The ride to BWI was extremely simple. One of the easiest trips to the Baltimore I've had. Found a parking space right next to the shuttle stop in the long term lot. Made it to the check-in desk without a line. Both bags were under the weight allowed. Breezed through security in 15 minutes. Sat down and read for a bit. Had a pretzel. Browsed a few shops. We board the plane, drop the bags on the tarmac-pick up the bags on the tarmac, start to taxi out, and stop. The captain says there's some weather in NYC, so all flights are on hold. What? They switched our flights, so we only had 2 hours between, and now he's talking about a 50 minute delay?! 15 minutes go by and he says he trying to take a different route, which will be longer, but get us into the airport ahead of the adjusted time. Better, but not good. Then he comes over the intercom and says we're a go. Back on schedule. He dropped the hammer, and made it into JFK within 10 minutes of the original time! Nice and easy. Ah, breathe.
Getting from Terminal 2 to Terminal 4 at JFK, not so easy. "Just go up there and stay left." I'm in the middle of a square building...how left is left? "International terminals, out the door." Ok, I'm outside, looking at a 2 lane road with construction going on. Where to now? "Just go down the sidewalk...and keep going." Yeah, even in New York, the sidewalks have potholes. And they are 2 feet wide. Not conducive to dragging a carry-on behind you. Especially with buses hugging the curb. We make it inside the International terminal and it's a completely different world. The US Open for tennis was being held during this time, so there were a lot of fans (and I'm assuming a few players too) headed home. Of course, the door we entered was on the opposite end from the check-in counter for Air France.
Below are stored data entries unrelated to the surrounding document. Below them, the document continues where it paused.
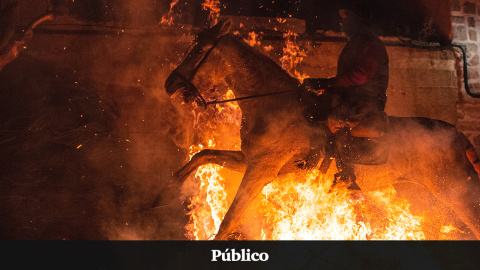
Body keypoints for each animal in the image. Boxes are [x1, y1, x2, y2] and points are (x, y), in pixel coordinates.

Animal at [163, 20, 480, 240]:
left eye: (199, 50)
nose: (169, 84)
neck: (272, 104)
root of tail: (457, 134)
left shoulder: (260, 171)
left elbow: (228, 220)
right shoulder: (250, 162)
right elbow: (202, 155)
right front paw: (163, 195)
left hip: (456, 191)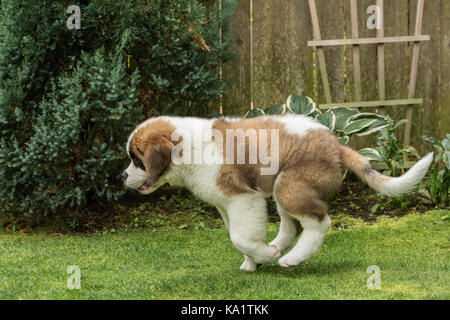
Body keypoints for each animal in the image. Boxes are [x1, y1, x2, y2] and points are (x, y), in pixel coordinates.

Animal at [122, 114, 432, 270]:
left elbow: (240, 237)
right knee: (291, 227)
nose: (123, 176)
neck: (186, 147)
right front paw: (253, 262)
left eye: (137, 159)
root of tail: (336, 145)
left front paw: (264, 257)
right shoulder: (226, 205)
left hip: (290, 185)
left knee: (318, 223)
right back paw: (279, 248)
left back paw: (290, 258)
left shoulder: (242, 198)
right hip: (283, 187)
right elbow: (239, 237)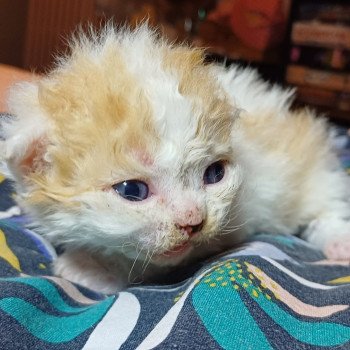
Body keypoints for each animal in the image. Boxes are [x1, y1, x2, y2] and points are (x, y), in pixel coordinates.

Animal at [0, 24, 350, 292]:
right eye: (132, 191)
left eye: (214, 174)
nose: (193, 221)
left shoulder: (228, 230)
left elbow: (147, 263)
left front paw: (90, 268)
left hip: (311, 172)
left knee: (325, 206)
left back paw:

All checked-in, now it's time to go through security, again. Imagine a crew of New Yorkers, dealing with thousands of people daily, many of which have no idea what is being said to them. Yeah, good times. Talk about being cow herded. Moo. I was amazed that they didn't require us to take our watches and jewelry off there, but every place was a little different as I found. After 45 minutes of moo, we emerge into the terminal and are bombarded with Duty Free shops. I'm not shocked, really, but it's like 5th Avenue in there. We actually walked to the terminal and right onto the plane. The shorter layover period is starting to pay off, but made the cattle walk a little anxious.
The very last row of an AirBus is an interesting place. Thankfully there aren't any bathrooms at the rear, but it's where the plane goes from 2-4-2 seats in a row to 2-3-2. And there is a decent amount of room behind you for gathering and hanging out. Despite the 5 hours of popcorn in the cabin, there was always a crowd behind me the entire trip. Odd, given we took off at 4pm and landed at 5:30am. That was a quick sunset. It being an AirFrance flight, English was sometimes the third set of instructions...which often sounded like the first two. This was one of the first times in my life that I truly felt out of place. Just a weird vibe on the flight. But hey, it was a means to get to St Andrews!!!!
Here's the mushy part. We got a sunrise in Paris for our honeymoon! The flight to Edinburgh was uneventful, and things were going well. Until we go to pick up our luggage from the carousel and the big suitcase was beaten to crap. The handle was broken. There's a rip in the back. One of the spine was snapped. There were skidmarks on the side. On wheel was stuck. We go to the baggage help window, the girl takes one look at it, and says "Yeah, we know. That's the one that got stuck on the ramp and was about to get crushed." Ok....what are you going to do about it? "When you get home, file this claim on-line, and we'll most likely send you money for it." I guess I can limp this thing through.....
We find Neil our driver in the lobby, hop in the Mercedes Van!!! And we're off to the Old Course Hotel. He gives us the little history lessons along the way. It's odd riding on the wrong side. Look out dude, he's coming right for!!! Oh, never mind, that was close. He shows us where Mary Queen of Scots used to stop for tea in the middle of the River. He points out the little towns here and there. He tells us we're about 25 mintues to the hotel....
The neat thing about entering St Andrews is that it doesn't do it gently. It's like ripping a bandaid off. All of a sudden, you are there. The first thing you see is the Strathtyrum Course. Then the practice area. Then the rugby fields for the University. Then the Hotel. Blam. It's right there. There's no distance viewing, trying to guess how much longer. It's upon you all at once, within 30 seconds.